Rule against the wearing of pantsuits by female employees at one location, even though female employees in a separate location could wear pantsuits. Lanigan v. Bartlett & Co., 466 F. Supp. 1388 (W.D.Mo.1979).

Determination not to hire methadone users is not violative of Title VII. New York City Transit Authority v. Beazer, 440 U.S. 568, 99 S. Ct. 1355, 59 L. Ed. 2d 587 (1979).

On the other hand, the following unusual issues have been held to be covered by Title VII.

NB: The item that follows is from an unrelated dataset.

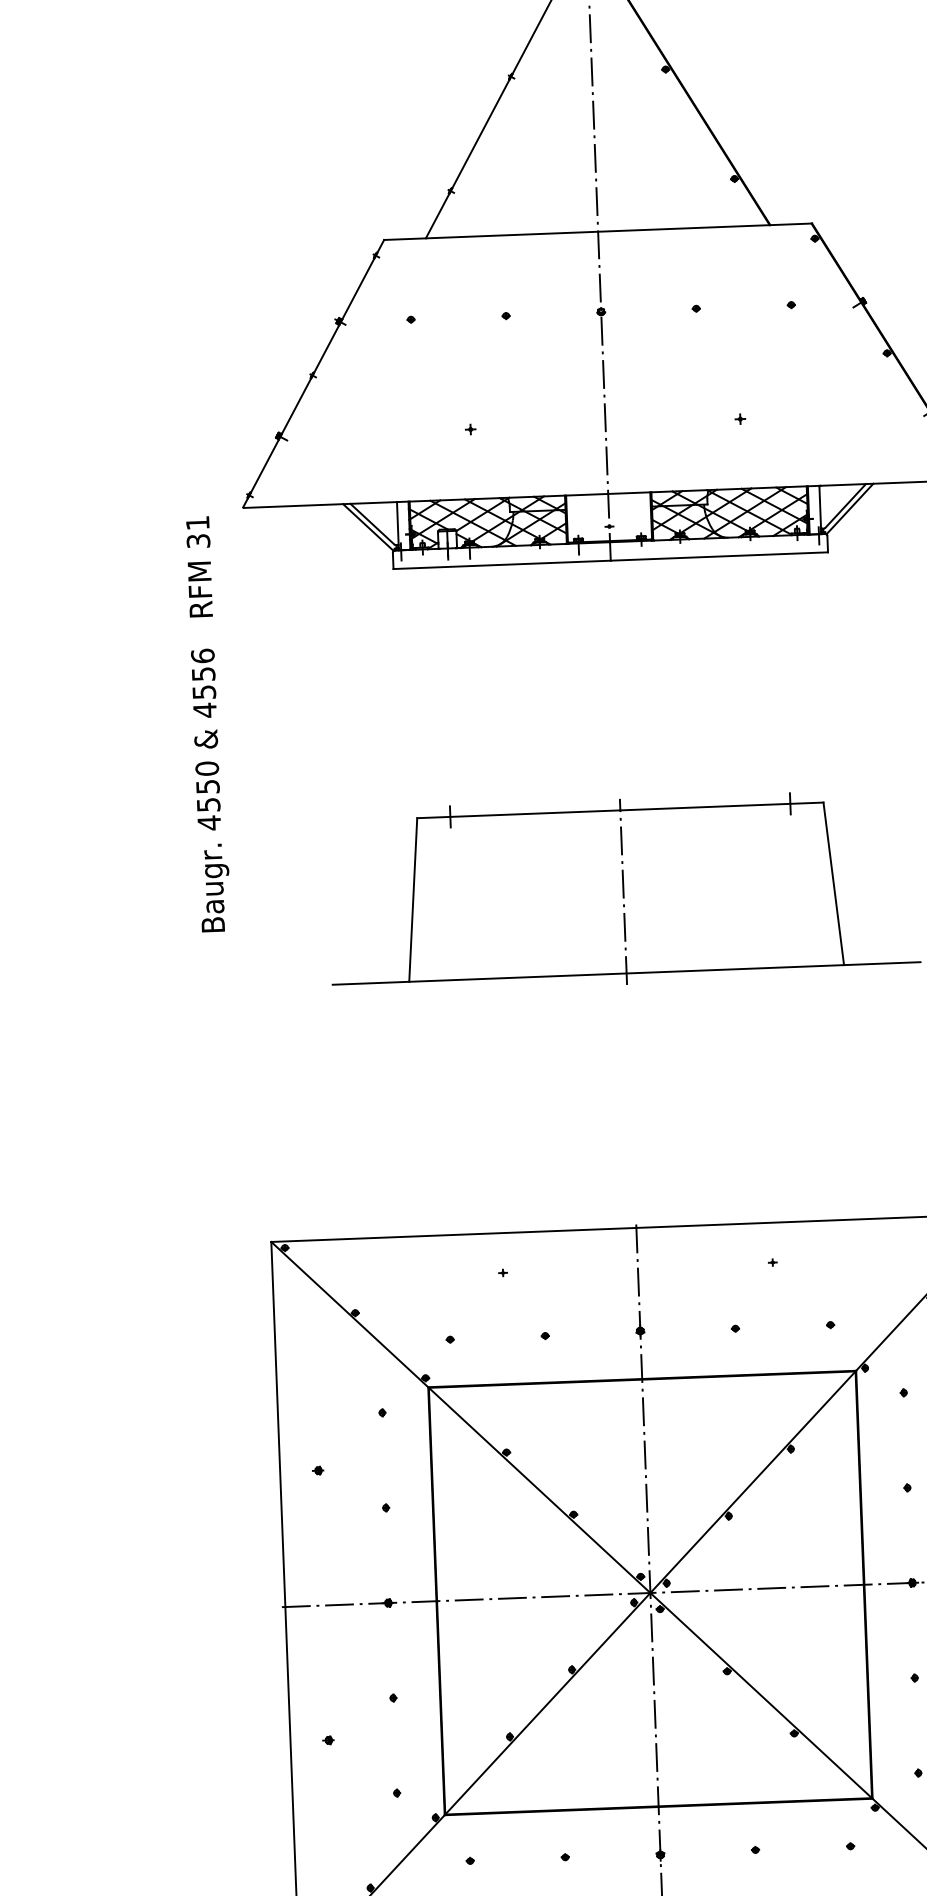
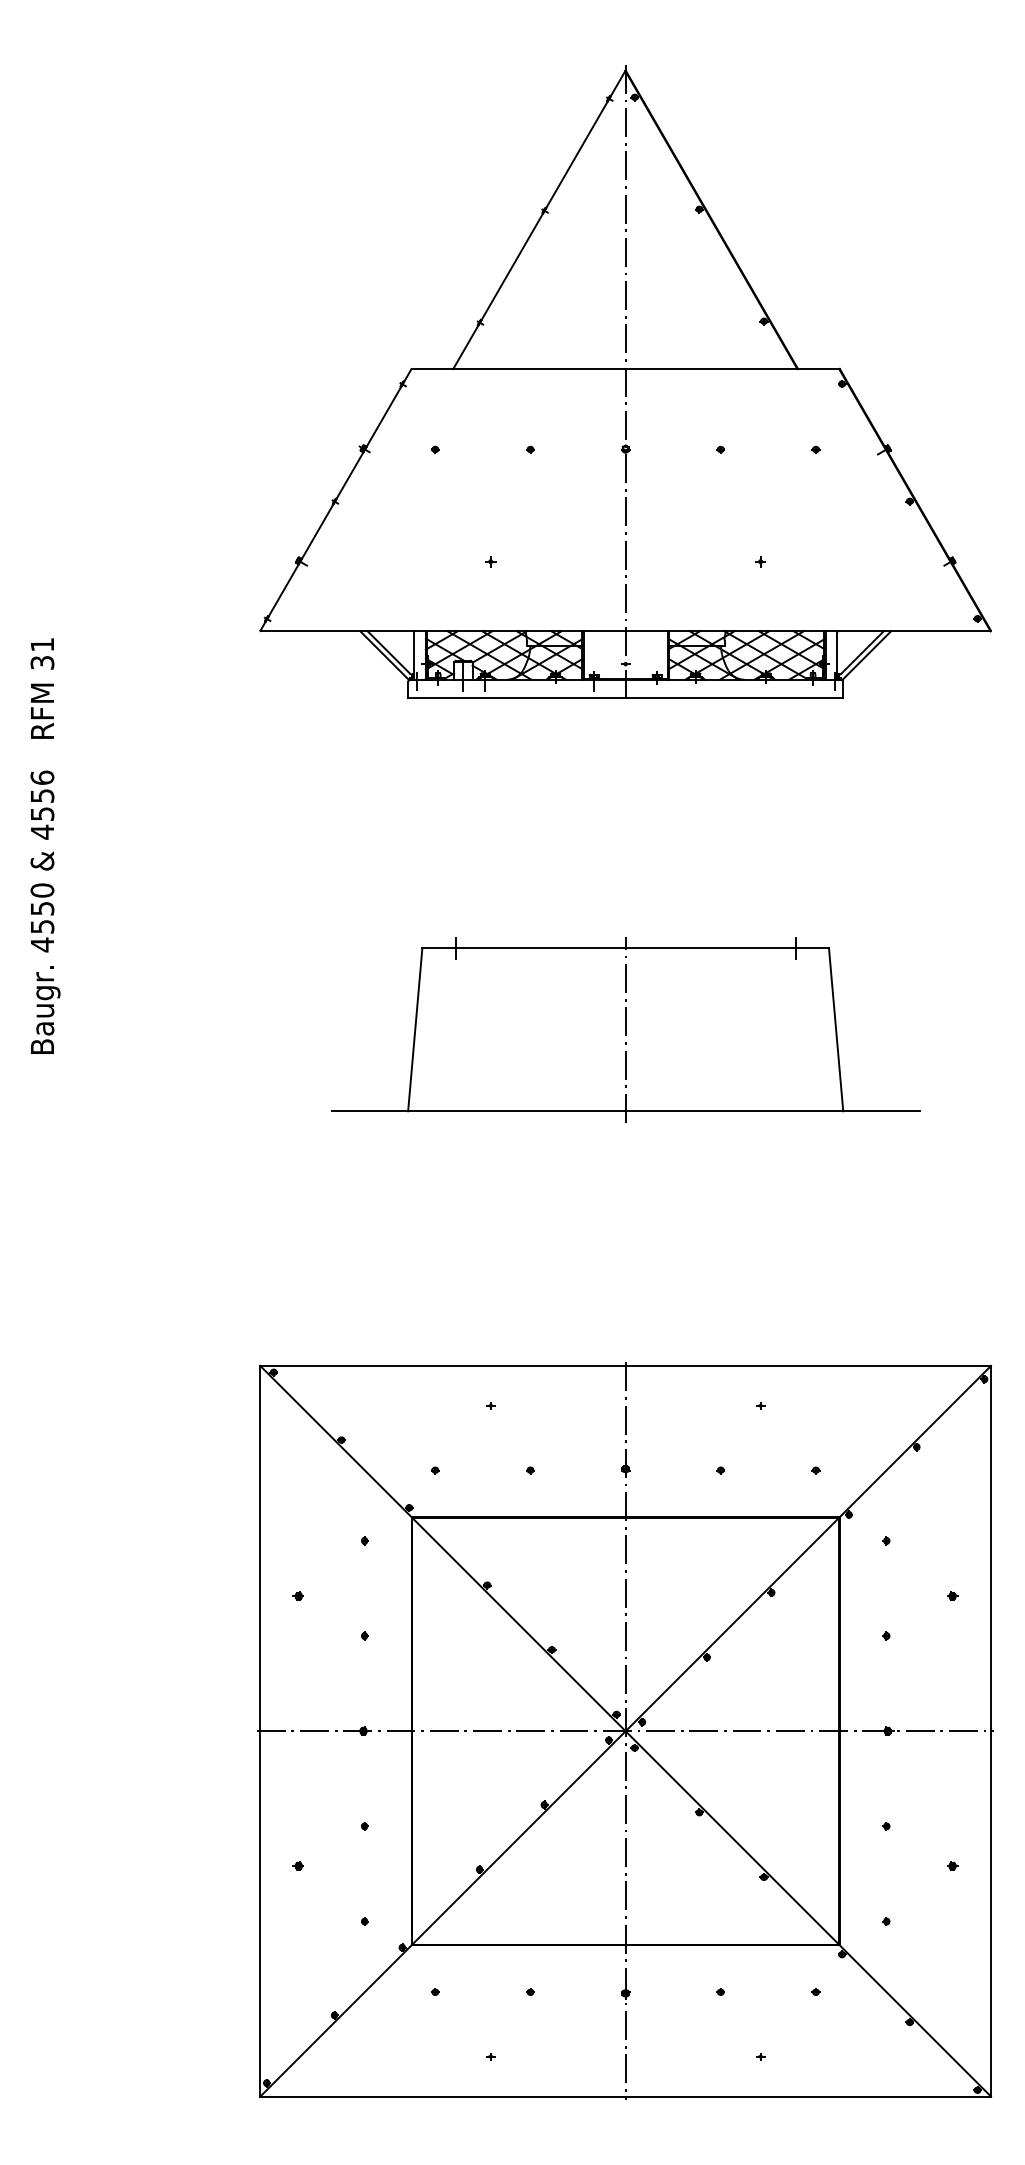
text: (208, 723) -> (45, 845), moved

Employer's rule requiring female lobby attendants to wear sexually provocative uniforms, which subject employee to sexual harassment, violates Title VII. EEOC v. Sage Realty Corp., 507 F. Supp. 599 (S.D.N.Y.1981).

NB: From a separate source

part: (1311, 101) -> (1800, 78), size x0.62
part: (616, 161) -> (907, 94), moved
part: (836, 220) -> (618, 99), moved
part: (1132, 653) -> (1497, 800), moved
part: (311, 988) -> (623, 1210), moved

"No Beards" policy violated Title VII where black employee suffered from skin condition made worse by shaving. EEOC v. Greyhound Lines, Inc., 494 F. Supp. 481 (E.D.Pa.1979).

Tall woman may not be refused employment merely because on the average women are too short for the job. Los Angeles Department of Water & Power v. Manhart, 435 U.S. 702, 98 S. Ct. 1370, 55 L. Ed. 2d 657 (1978).

[2] Elliot-Larsen also prohibits discrimination based on marital status, but Title VII has no marital status discrimination provision.